While broadcast networks as well as syndication programming sales executives are ready to offer up some form of commercial ratings guarantees, cable networks are leaning toward doing business the old-fashioned way.
Weeks ago, the cable industry took the position that current Nielsen data is wrong and inaccurate. With that in mind, networks want this upfront to be like the old upfront --guaranteeing audiences on live program ratings.
But some media agencies say that isn't good enough -- because other research suggests that cable networks are the "worst offenders" when retaining an audience from program content to advertising content, according to one media agency executive.
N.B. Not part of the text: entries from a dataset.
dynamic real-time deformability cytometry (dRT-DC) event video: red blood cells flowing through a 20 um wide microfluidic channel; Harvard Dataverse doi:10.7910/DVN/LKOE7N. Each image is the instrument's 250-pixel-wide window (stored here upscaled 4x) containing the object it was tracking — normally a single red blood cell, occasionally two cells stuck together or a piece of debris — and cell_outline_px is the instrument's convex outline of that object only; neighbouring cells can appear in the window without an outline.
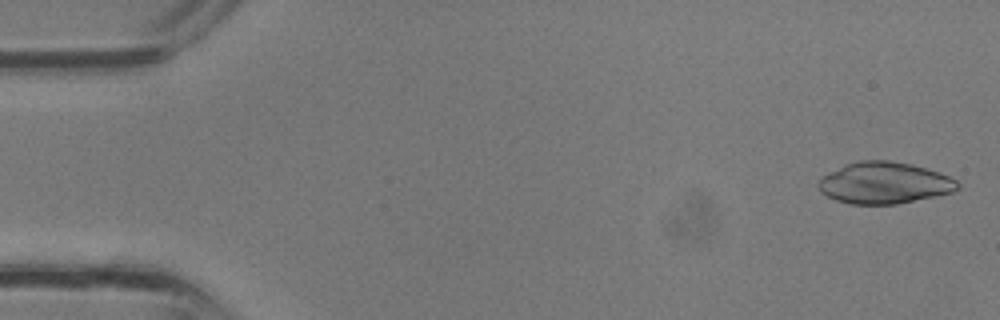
{"species": "common noctule bat (a hibernating species)", "species_latin": "Nyctalus noctula", "temperature_condition": "room temperature", "stored_images_in_passage": 21, "camera_frame_rate_fps": 3000, "um_per_image_px": 0.085, "animal": {"sex": "male", "body_mass_g": 13.3}, "frame": {"image": 1, "passage_image": 1, "time_ms": 0.0, "image_size_px": [1000, 320], "cell_outline_px": [[960, 188], [952, 192], [896, 204], [852, 204], [836, 200], [820, 192], [816, 184], [824, 176], [844, 164], [856, 160], [888, 160], [912, 164], [940, 172], [956, 180], [960, 184]], "centroid_in_image_um": [75.16, 15.54], "position_along_channel_um": 9.8, "area_um2": 33.7}}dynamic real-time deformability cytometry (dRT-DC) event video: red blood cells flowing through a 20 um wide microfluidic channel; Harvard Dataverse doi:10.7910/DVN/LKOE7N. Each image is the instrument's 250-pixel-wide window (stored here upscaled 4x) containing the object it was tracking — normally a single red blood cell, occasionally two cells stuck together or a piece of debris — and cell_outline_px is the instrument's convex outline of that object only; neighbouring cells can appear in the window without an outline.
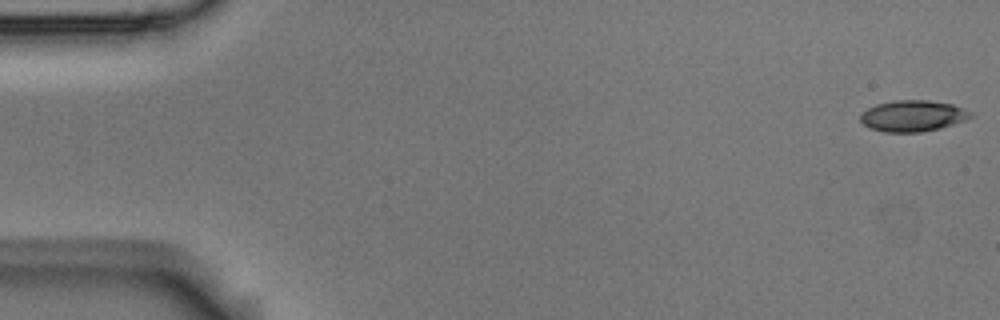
{"species": "Egyptian fruit bat (a non-hibernating species)", "species_latin": "Rousettus aegyptiacus", "temperature_condition": "room temperature", "stored_images_in_passage": 5, "camera_frame_rate_fps": 3000, "um_per_image_px": 0.085, "animal": {"sex": "male"}, "frame": {"image": 1, "passage_image": 1, "time_ms": 0.0, "image_size_px": [1000, 320], "cell_outline_px": [[972, 116], [964, 120], [940, 128], [920, 132], [884, 132], [868, 128], [860, 120], [860, 116], [868, 108], [876, 104], [892, 100], [928, 100], [952, 104], [972, 112]], "centroid_in_image_um": [77.56, 9.85], "position_along_channel_um": 7.4, "area_um2": 19.94}}
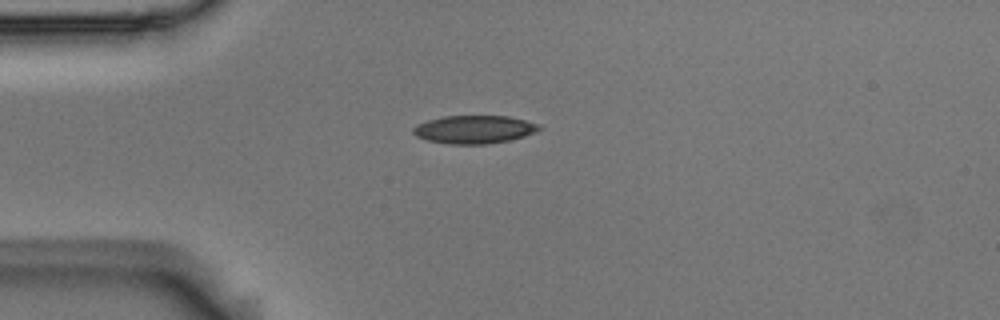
{"frame": {"image": 2, "passage_image": 4, "time_ms": 1.0, "image_size_px": [1000, 320], "cell_outline_px": [[540, 128], [524, 136], [508, 140], [484, 144], [448, 144], [428, 140], [416, 136], [412, 132], [412, 128], [416, 124], [428, 120], [444, 116], [508, 116], [540, 124]], "centroid_in_image_um": [40.25, 11.0], "position_along_channel_um": 44.7, "area_um2": 20.4}}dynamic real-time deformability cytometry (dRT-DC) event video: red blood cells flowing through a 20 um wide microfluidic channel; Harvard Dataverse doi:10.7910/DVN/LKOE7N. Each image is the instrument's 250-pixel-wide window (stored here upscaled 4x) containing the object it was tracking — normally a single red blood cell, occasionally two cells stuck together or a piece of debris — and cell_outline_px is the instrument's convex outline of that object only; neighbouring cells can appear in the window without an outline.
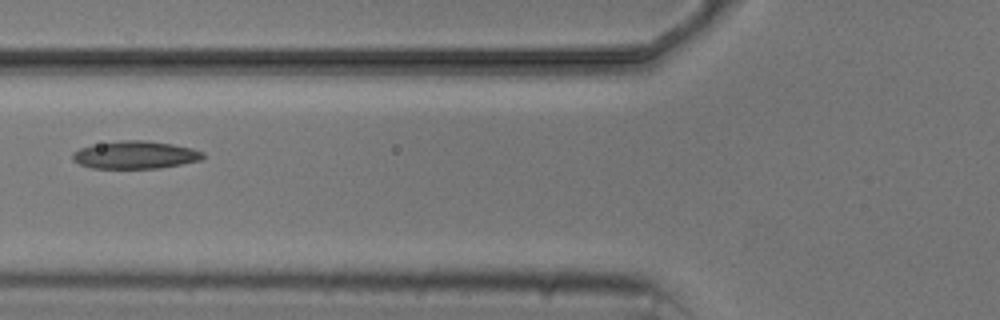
{"species": "common noctule bat (a hibernating species)", "species_latin": "Nyctalus noctula", "temperature_condition": "cold", "stored_images_in_passage": 9, "camera_frame_rate_fps": 3000, "um_per_image_px": 0.085, "animal": {"sex": "male", "body_mass_g": 20.5, "forearm_length_mm": 52.5}, "frame": {"image": 1, "passage_image": 6, "time_ms": 6.667, "image_size_px": [1000, 320], "cell_outline_px": [[204, 156], [200, 160], [160, 168], [92, 168], [80, 164], [72, 160], [72, 152], [80, 148], [100, 144], [124, 140], [144, 140], [172, 144], [192, 148], [204, 152]], "centroid_in_image_um": [11.5, 13.17], "position_along_channel_um": 114.3, "area_um2": 20.81}}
Such executives say many will be judged with the rest of the market. If cable networks insist on using program ratings, those numbers will be discounted, adjusted, massaged to conform to their new world, a world that TV marketers want now, this year, right or wrong.
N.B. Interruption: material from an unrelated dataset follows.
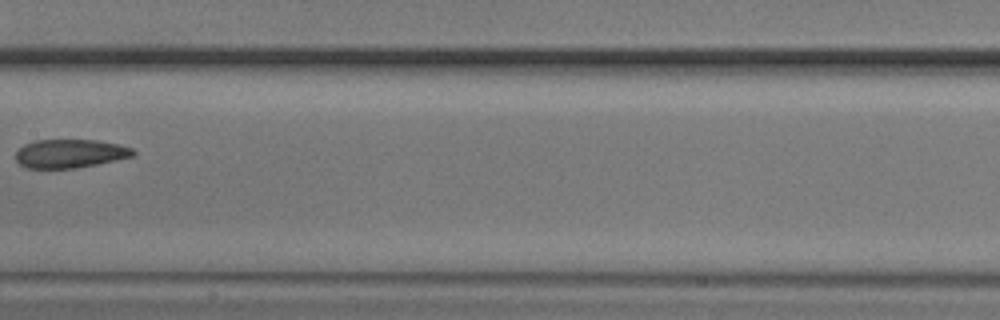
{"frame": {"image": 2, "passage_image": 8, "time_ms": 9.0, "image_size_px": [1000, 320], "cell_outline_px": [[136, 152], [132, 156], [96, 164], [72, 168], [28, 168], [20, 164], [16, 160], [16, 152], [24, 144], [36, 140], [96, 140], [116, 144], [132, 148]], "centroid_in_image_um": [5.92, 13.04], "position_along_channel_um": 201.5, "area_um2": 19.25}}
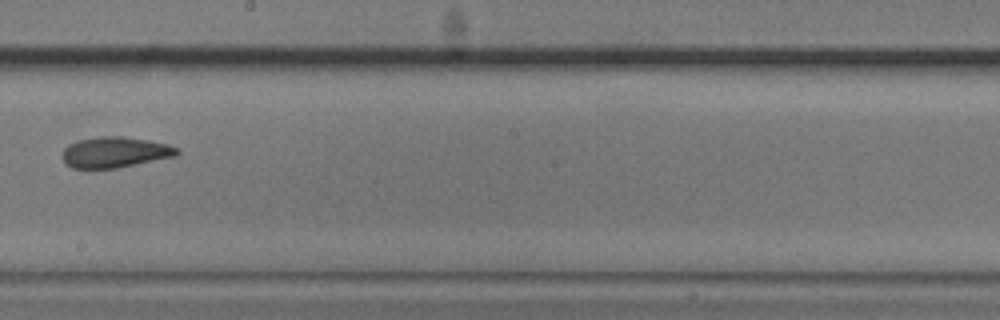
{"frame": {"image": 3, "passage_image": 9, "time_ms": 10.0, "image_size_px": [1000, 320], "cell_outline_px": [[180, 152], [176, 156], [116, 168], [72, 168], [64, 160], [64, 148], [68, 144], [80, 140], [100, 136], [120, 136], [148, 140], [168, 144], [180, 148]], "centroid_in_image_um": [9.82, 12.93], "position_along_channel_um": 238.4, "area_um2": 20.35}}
Many TV sellers and media agencies say they are flying blind this upfront season, not really knowing how commercials ratings will fare in relation to program ratings. They can't get a baseline of data to build from.
Perhaps some cable networks will look to appease TV marketers -- or at least take the cue from Starcom MediaVest Group and The Weather Channel, and other parties of a year ago, offering some additional audience metric, such as engagement guarantees. A&E, among other networks, is considering such a move.
The bottom line is that the ball is rolling and cable executives have two modes of action. 1) Don't move -- and take what comes; or 2) find a way to join the race.
If you can't beat 'em, join 'em -- under your own enlistment program.